Associate Professor Ir. Suharto, MT.
Pasal 48 ayat (3) UU Guru dan Dosen
Pasal 31 ayat (3), Pasal 31 ayat (5), Pasal 32 ayat (1), Pasal 28D ayat (1),
dan Pasal 28D ayat (2) UUD NRI Tahun 1945
Pemohon, Pemerintah, Pejabat dan Pegawai Pusat Pemantauan Pelaksanaan
UU Badan Keahlian DPR RI.
Bahwa terhadap konstitusionalitas Pasal 48 ayat (3) UU Guru dan Dosen,
MK memberikan pertimbangan hukum sebagai berikut:
1. Bahwa dalam rangka melaksanakan amanat konstitusi dimaksud,
peranan tenaga pendidik menjadi hal yang penting untuk diperhatikan.
Pemerintah menyusun suatu standar nasional pendidikan yang di
dalamnya juga memuat standar sistem pendidikan dan tenaga
kependidikan dalam Peraturan Pemerintah Nomor 19 Tahun 2005 tentang
Standar Nasional Pendidikan sebagaimana telah diubah dengan Peraturan
Pemerintah Nomor 32 Tahun 2013 tentang Perubahan Atas Peraturan
Pemerintah Nomor 19 Tahun 2005 tentang Standar Nasional Pendidikan
(selanjutnya disebut PP 19/2005). Pasal 28 ayat (1) PP 19/2005
menyatakan, “Pendidik harus memiliki kualifikasi akademik dan
kompetensi sebagai agen pembelajaran, sehat jasmani dan rohani, serta
memiliki kemampuan untuk mewujudkan tujuan pendidikan nasional”.
Selanjutnya dalam Pasal 28 ayat (2) dinyatakan, “Kualifikasi akademik
sebagaimana dimaksud pada ayat (1) adalah tingkat pendidikan minimal
yang harus dipenuhi oleh seorang pendidik yang dibuktikan dengan ijazah
dan/atau sertifikat keahlian yang relevan sesuai ketentuan perundang-
undangan yang berlaku”.

Soal Latihan:
1 – Jawab pertanyaan berikut berdasarkan kutipan tentang Pasal 48 ayat (3) UU Guru dan Dosen:
(a) Pasal mana dalam UU Guru dan Dosen yang konstitusionalitasnya dipertimbangkan oleh MK?
(b) Peraturan Pemerintah nomor dan tahun berapa yang mengubah PP 19/2005?
(c) Menurut Pasal 28 ayat (2) PP 19/2005, kualifikasi akademik pendidik dibuktikan dengan apa?
2 – Teruskan kutipan tentang pertimbangan MK atas Pasal 48 ayat (3) UU Guru dan Dosen, mulai setelah kalimat terakhirnya.

Data yang Diberikan:
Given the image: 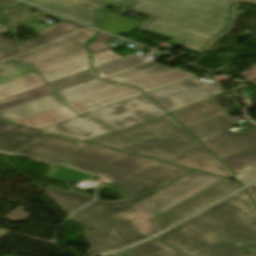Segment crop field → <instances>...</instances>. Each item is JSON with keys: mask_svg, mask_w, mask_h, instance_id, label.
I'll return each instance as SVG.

Hasil Latihan:
1 –
(a) Pasal 48 ayat (3).
(b) Peraturan Pemerintah Nomor 32 Tahun 2013.
(c) Dengan ijazah dan/atau sertifikat keahlian yang relevan sesuai ketentuan perundang-undangan yang berlaku.

2 –
2. Bahwa Pasal 1 angka 9 UU Guru dan Dosen telah pula menjelaskan
mengenai kualifikasi akademik yaitu ijazah sesuai dengan jenjang
pendidikan akademik yang harus dimiliki oleh guru atau dosen sesuai
dengan jenis, jenjang, dan satuan pendidikan formal di tempat
penugasan. Sejalan dengan hal tersebut, Pasal 45 UU Guru dan Dosen
semakin menegaskan pentingnya kualifikasi akademik bagi dosen. Pasal a
quo menyatakan, “Dosen wajib memiliki kualifikasi akademik, kompetensi,
sertifikat pendidik, sehat jasmani dan rohani, dan memenuhi kualifikasi
lain yang dipersyaratkan satuan pendidikan tinggi tempat bertugas, serta
memiliki kemampuan untuk mewujudkan tujuan pendidikan nasional”.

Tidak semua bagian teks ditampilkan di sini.